Her return to the classroom also has provided a boost.
“I was super nervous to go back to school. Just being off so long,” Alana Letizia said.
“The support of my colleagues and my administration was amazing. They were with me the whole time. They did many benefits, dress down days at school, and helped with the basket party.
“I had a lot of kids come up to me and ask me how I was feeling. On social media some students said they were praying for me.”
Back to work for Mike Letizia means back to the ice at 1st Summit Arena @ Cambria County War Memorial. After a somewhat slow start, the Tomahawks climbed to third place in the East Division, only two points out of the top spot.
‘The right thing to say’
The coach in Letizia knows there are greater challenges than those presented by a fast-skating opponent. His wife has showed him and their children how to best face adversity.
“There definitely are a lot of difficult times, emotional times,” Mike Letizia said.
“For me it’s tough. Sometimes you don’t know exactly what the right thing to say is or what the right thing to do is. I tried to be there for her as much as I could.”

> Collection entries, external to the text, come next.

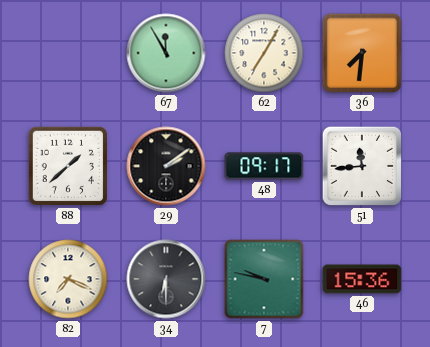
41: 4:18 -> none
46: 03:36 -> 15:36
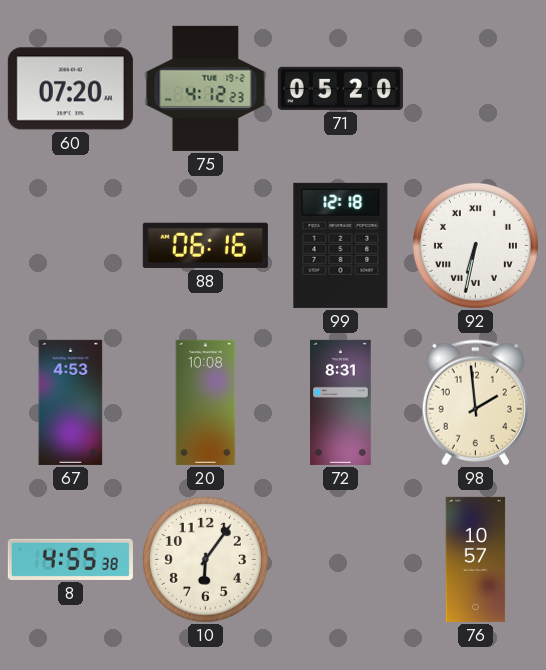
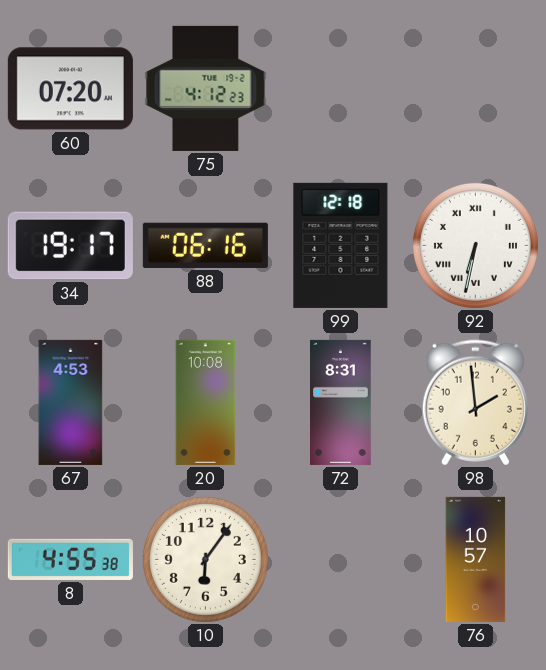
71: 05:20 -> none
34: none -> 19:17
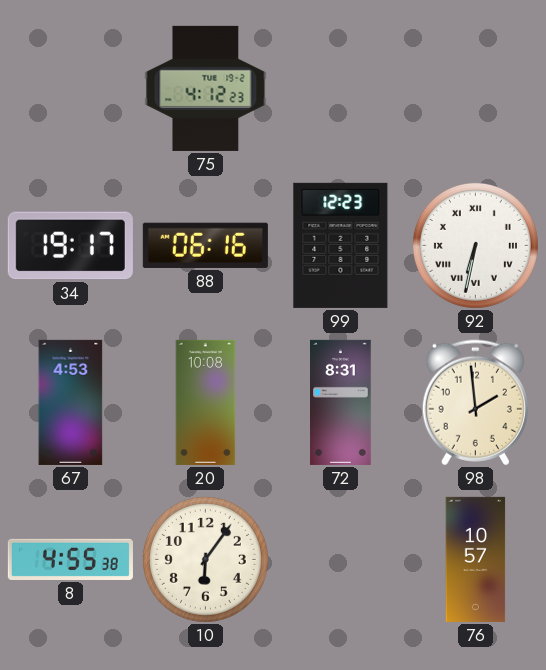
60: 07:20 -> none
99: 12:18 -> 12:23
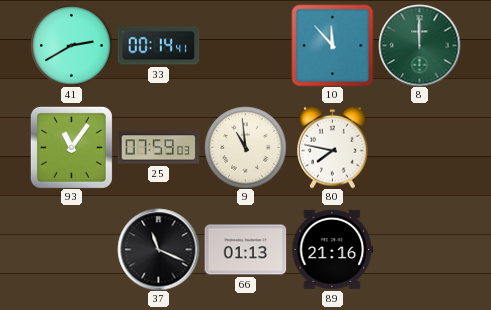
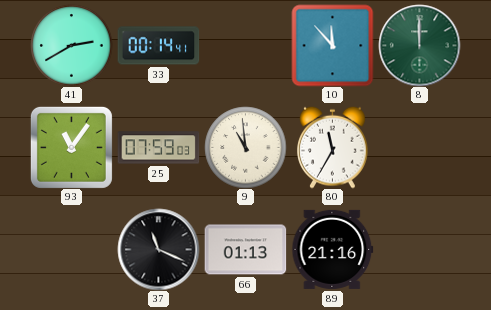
80: 7:47 -> 11:35
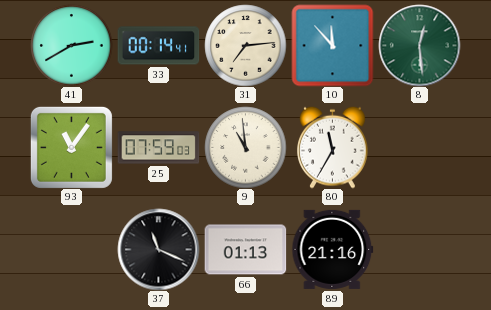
31: none -> 7:14
8: 12:00 -> 12:29
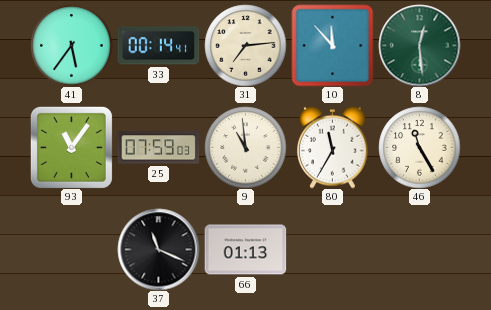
41: 2:40 -> 5:36
46: none -> 11:25
89: 21:16 -> none
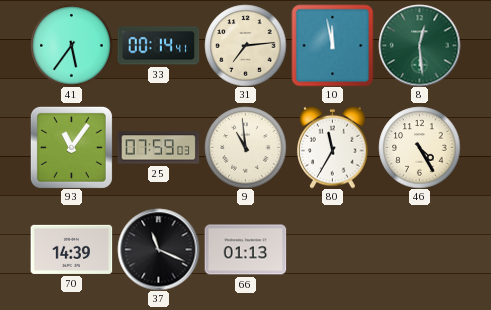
10: 11:53 -> 11:58
46: 11:25 -> 4:25
70: none -> 14:39
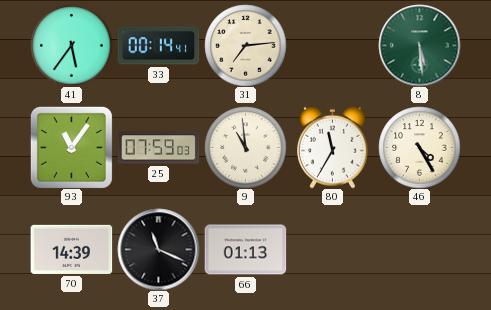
10: 11:58 -> none
8: 12:29 -> 5:29
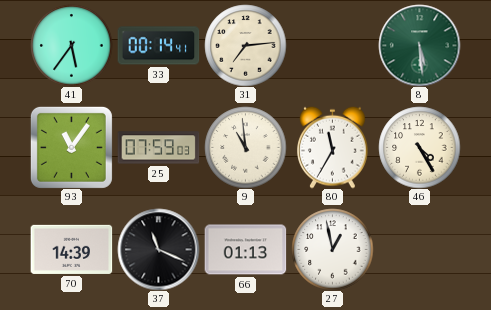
27: none -> 12:58
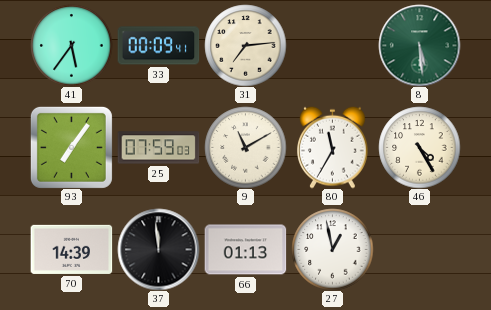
33: 00:14 -> 00:09
93: 11:06 -> 7:06
9: 10:59 -> 11:10
37: 11:19 -> 11:59
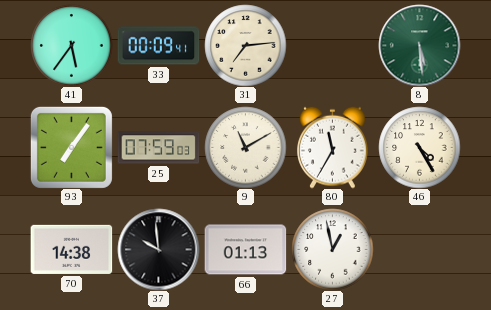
70: 14:39 -> 14:38
37: 11:59 -> 9:59
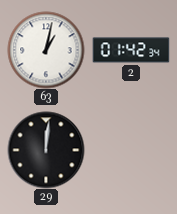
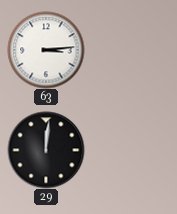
63: 1:02 -> 3:14
2: 01:42 -> none
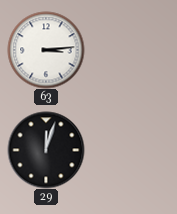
29: 12:01 -> 12:03
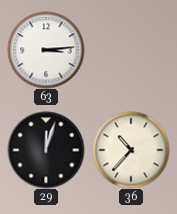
36: none -> 10:37
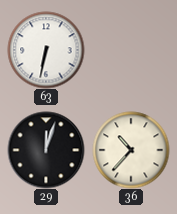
63: 3:14 -> 6:32
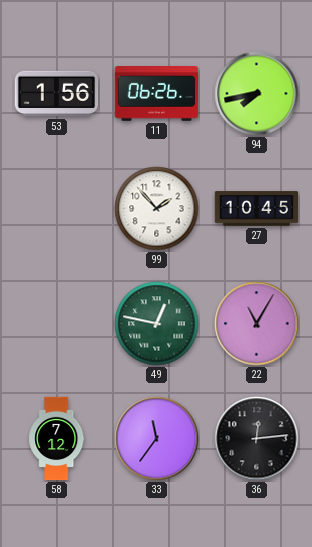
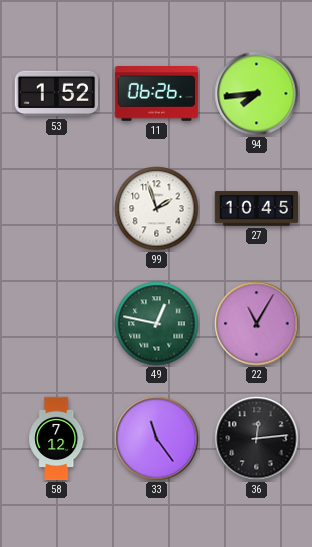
53: 1:56 -> 1:52
94: 7:43 -> 7:44
99: 1:53 -> 1:57
33: 11:36 -> 11:24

Alana Letizia said she appreciates each day and looks toward the future prepared to both fight against a disease but also enjoy life.
“We just talked about how much has happened within a year,” Alana Letizia said. “I couldn’t be more thankful to come out of this on the other side healthy. It’s scary. It’s something I’m going to have to live through still.
“For me it was more of an emotional battle. I could handle the treatments but the emotional battle is really tough. We’re going to go about living our life. We know life is short. We’re going to take advantage of the time you have.”